To attempt to give a long list of palms is quite unnecessary. There are so many genera and species that even encyclopedias don't attempt to name them. The commercial kinds are rather limited and familiar to most of my readers, but how few these are when you consider the hundreds of species of this noble family, many of which are worthy a place in any collection. In mentioning some of the leading palms it is not easy to decide which to place first, for the graceful and finest decorative palm is not always the hardiest or best house plant, the latter a most important question with us. Nearly every florist has had some experience with a few palms and has decided for himself which suits him or his trade best.
The names I have used are those by which we familiarly know them, and it would be little use to call Latania Bor-bonica Livistona Chinensis, for our customers know it as latania and they don't care about a lesson in long, crooked names. Call it the Chinese fan palm and they would remember it. People who don't know Begonia Rex by name know it very well as the beefsteak geranium. That must have originated in the packing house district of Chicago, but it's about as elegant as that invented by an ex-horse-car driver, a young Irishman whom I set to moving some begonias, and in an hour or so he informed me he had " got through with the big-onions."
The leading commercial palms are Kentia Belmoreana and K. Forsteriana. These well-known palms are deservedly the most popular of all. Quick growing, splendid plants for the house, beautiful either when one foot high or twenty feet. Belmoreana is dwarfer and more compact than Forsteriana and has graceful recurved leaves when well grown.

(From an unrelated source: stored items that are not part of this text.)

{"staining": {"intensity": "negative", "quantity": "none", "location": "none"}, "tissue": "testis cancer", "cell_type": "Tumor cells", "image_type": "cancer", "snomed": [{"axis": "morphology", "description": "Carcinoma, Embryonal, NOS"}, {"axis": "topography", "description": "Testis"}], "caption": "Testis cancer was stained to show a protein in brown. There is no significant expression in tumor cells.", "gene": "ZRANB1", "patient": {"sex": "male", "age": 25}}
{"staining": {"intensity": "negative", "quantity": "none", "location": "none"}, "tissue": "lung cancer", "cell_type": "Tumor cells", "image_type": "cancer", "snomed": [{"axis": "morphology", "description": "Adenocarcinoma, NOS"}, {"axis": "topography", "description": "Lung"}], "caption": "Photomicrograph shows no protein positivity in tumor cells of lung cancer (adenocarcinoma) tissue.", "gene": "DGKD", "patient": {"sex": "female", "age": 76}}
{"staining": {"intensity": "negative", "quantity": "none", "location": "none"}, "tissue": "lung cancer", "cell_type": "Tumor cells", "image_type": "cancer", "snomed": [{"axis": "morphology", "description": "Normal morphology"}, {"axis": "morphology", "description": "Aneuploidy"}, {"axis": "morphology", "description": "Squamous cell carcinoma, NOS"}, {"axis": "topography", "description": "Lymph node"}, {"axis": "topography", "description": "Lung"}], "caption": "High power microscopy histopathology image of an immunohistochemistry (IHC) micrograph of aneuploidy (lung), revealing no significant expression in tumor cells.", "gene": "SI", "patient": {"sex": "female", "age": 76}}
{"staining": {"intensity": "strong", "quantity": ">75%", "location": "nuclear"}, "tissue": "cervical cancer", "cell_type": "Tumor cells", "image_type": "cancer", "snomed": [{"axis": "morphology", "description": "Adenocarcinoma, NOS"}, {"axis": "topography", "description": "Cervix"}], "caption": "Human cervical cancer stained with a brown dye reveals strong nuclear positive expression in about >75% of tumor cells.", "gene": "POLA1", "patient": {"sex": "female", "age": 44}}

This plant with light and room to spread is the very perfection of form. Forsteriana is more erect, but similar in all other respects, and makes a fine palm for large decorations. Both endure the extremes of temperature, but no frost, and all other unfavorable conditions better than any other palms, the phoenix alone excepted. Other species not so valuable commercially, but making fine specimens are, K. Baueri, S. Canter-buryana, K. Lindenii, K. McArthurii, K. Mooreana, K. Wendlandiana.
Areca lutescens; this magnificent palm is unrivalled as a decorative plant. It has bright, shining golden stems, with feathery and most graceful leaves. It grows quickly and soon makes plants of a fine decorative size. They are often planted three or four in a pot, but even without that the plant has the habit of sending outside shoots from base of stem and large plants are soon thick masses of foliage crowned with the most graceful of curving fronds. It is not quite equal as a house plant to the kentias. Other species are A. alba, A. rubra, A. sapida, A. Verschaffeltii. All fine, graceful palms.
Latania Borbonica (Livistona Chinen-sis) ; this palm has been in commerce many years, before the kentia and areca were known, and is familiar to all. Its broad, bright shining leaves suggest the use that is made of the leaf. It is the Chinese fan palm. It withstands heat or cold, even a few degrees of frost. It has always been a standard decorative plant as well as a favorite palm for the living-room. Perfect specimens make fine objects in decorating, especially when placed in a vase or where the whole outline and expanse of the plant can be seen.
There is a form of this with light yellow stems and leaves, a beautiful palm known as L. Borbonica aurea.
Phoenix; these are not considered as fine decorative plants as the arecas and kentias, although as small specimens they are most beautiful. Yet they are the hardiest of all palms. They will thrive in a vase or jar or tropical bed in the broad sun without losing a particle of color, and as a house plant, among palms, they are unequalled. They also seem to bear the tying and untying and the crowding and wear and tear of a decoration better than any other palms we have ever handled. For any unfavorable situation that a palm can be expected to thrive in at all, recommend a phoenix. Some beautiful species are not common among us, but they should be. The principal species are:
P. rupicola; wide spreading, weeping leaf stems, with finely divided leaves. A rapid grower, most graceful and most durable. A pair of these we have in mind have within the past six years been 500 times packed and unpacked and withstood heat and cold, gas and dust, and still stand today in the broad sun with their arching fronds perfect.
P. leonensis, or spinosa; habit slightly stiffer than rupicola, very handsome, with dark, shining color of leaf. This is a species we do not see often enough. As a small plant it is most ornamental.
P. dactylifera, the date palm; not quite so graceful but strong, robust, dark shiny foliage; splendid for large decorations or for summer ornament in any position outside.
Other species of useful phoenix are P. pumila, P. Canariensis, P. tenuis, P. farinifera.
Cocos Weddelliana; this little gem of a palm, for such it is, is now raised in immense quantities. It has when but six or eight inches high all the grace and beauty of a plant three feet high, and for that reason it is held in the highest esteem for the center of small ferneries. When these dinner-table decorations are returned with the ferns dried and dead the cocos still looks perfect. Larger specimens make fine decorative plants and they thrive admirably in the dry air of a living-room.
Livistona rotundifolia; this neat little palm could be called a miniature Latania Borbonica. It makes a dwarf, rounded plant, most charming for its neatness. Small plants but eight or nine inches high have a great number of short, rounded leaves. This little palm makes a splendid table plant, and in many other positions in decorations it can be used with good effect.